=== Section Start ===

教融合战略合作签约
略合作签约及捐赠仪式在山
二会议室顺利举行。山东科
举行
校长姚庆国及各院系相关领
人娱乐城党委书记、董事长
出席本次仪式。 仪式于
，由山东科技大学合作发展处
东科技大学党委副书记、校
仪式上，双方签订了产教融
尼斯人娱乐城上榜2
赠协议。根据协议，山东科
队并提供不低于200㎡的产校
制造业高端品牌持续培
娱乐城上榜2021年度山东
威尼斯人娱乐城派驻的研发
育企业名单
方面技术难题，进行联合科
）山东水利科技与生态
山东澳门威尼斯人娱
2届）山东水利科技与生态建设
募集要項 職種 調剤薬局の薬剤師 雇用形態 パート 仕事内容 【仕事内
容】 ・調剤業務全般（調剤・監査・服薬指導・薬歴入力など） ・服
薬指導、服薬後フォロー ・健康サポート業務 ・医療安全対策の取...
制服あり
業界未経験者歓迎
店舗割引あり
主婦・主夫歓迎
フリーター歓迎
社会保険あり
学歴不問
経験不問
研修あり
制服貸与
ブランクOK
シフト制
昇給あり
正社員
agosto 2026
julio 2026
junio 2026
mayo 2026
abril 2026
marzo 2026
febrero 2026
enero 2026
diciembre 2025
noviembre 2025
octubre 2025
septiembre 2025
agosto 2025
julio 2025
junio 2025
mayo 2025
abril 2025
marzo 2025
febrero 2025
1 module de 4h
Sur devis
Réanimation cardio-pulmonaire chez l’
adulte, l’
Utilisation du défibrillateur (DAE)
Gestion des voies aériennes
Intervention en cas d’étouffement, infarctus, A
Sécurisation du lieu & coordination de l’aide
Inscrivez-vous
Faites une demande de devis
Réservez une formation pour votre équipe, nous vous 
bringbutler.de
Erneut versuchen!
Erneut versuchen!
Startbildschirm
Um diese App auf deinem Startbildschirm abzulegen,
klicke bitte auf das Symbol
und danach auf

=== Section End ===

- What is needed
Reproduce each entry above character for character.

- Problem solution
教融合战略合作签约
略合作签约及捐赠仪式在山
二会议室顺利举行。山东科
举行
校长姚庆国及各院系相关领
人娱乐城党委书记、董事长
出席本次仪式。 仪式于
，由山东科技大学合作发展处
东科技大学党委副书记、校
仪式上，双方签订了产教融
尼斯人娱乐城上榜2
赠协议。根据协议，山东科
队并提供不低于200㎡的产校
制造业高端品牌持续培
娱乐城上榜2021年度山东
威尼斯人娱乐城派驻的研发
育企业名单
方面技术难题，进行联合科
）山东水利科技与生态
山东澳门威尼斯人娱
2届）山东水利科技与生态建设
募集要項 職種 調剤薬局の薬剤師 雇用形態 パート 仕事内容 【仕事内
容】 ・調剤業務全般（調剤・監査・服薬指導・薬歴入力など） ・服
薬指導、服薬後フォロー ・健康サポート業務 ・医療安全対策の取...
制服あり
業界未経験者歓迎
店舗割引あり
主婦・主夫歓迎
フリーター歓迎
社会保険あり
学歴不問
経験不問
研修あり
制服貸与
ブランクOK
シフト制
昇給あり
正社員
agosto 2026
julio 2026
junio 2026
mayo 2026
abril 2026
marzo 2026
febrero 2026
enero 2026
diciembre 2025
noviembre 2025
octubre 2025
septiembre 2025
agosto 2025
julio 2025
junio 2025
mayo 2025
abril 2025
marzo 2025
febrero 2025
1 module de 4h
Sur devis
Réanimation cardio-pulmonaire chez l’
adulte, l’
Utilisation du défibrillateur (DAE)
Gestion des voies aériennes
Intervention en cas d’étouffement, infarctus, A
Sécurisation du lieu & coordination de l’aide
Inscrivez-vous
Faites une demande de devis
Réservez une formation pour votre équipe, nous vous 
bringbutler.de
Erneut versuchen!
Erneut versuchen!
Startbildschirm
Um diese App auf deinem Startbildschirm abzulegen,
klicke bitte auf das Symbol
und danach auf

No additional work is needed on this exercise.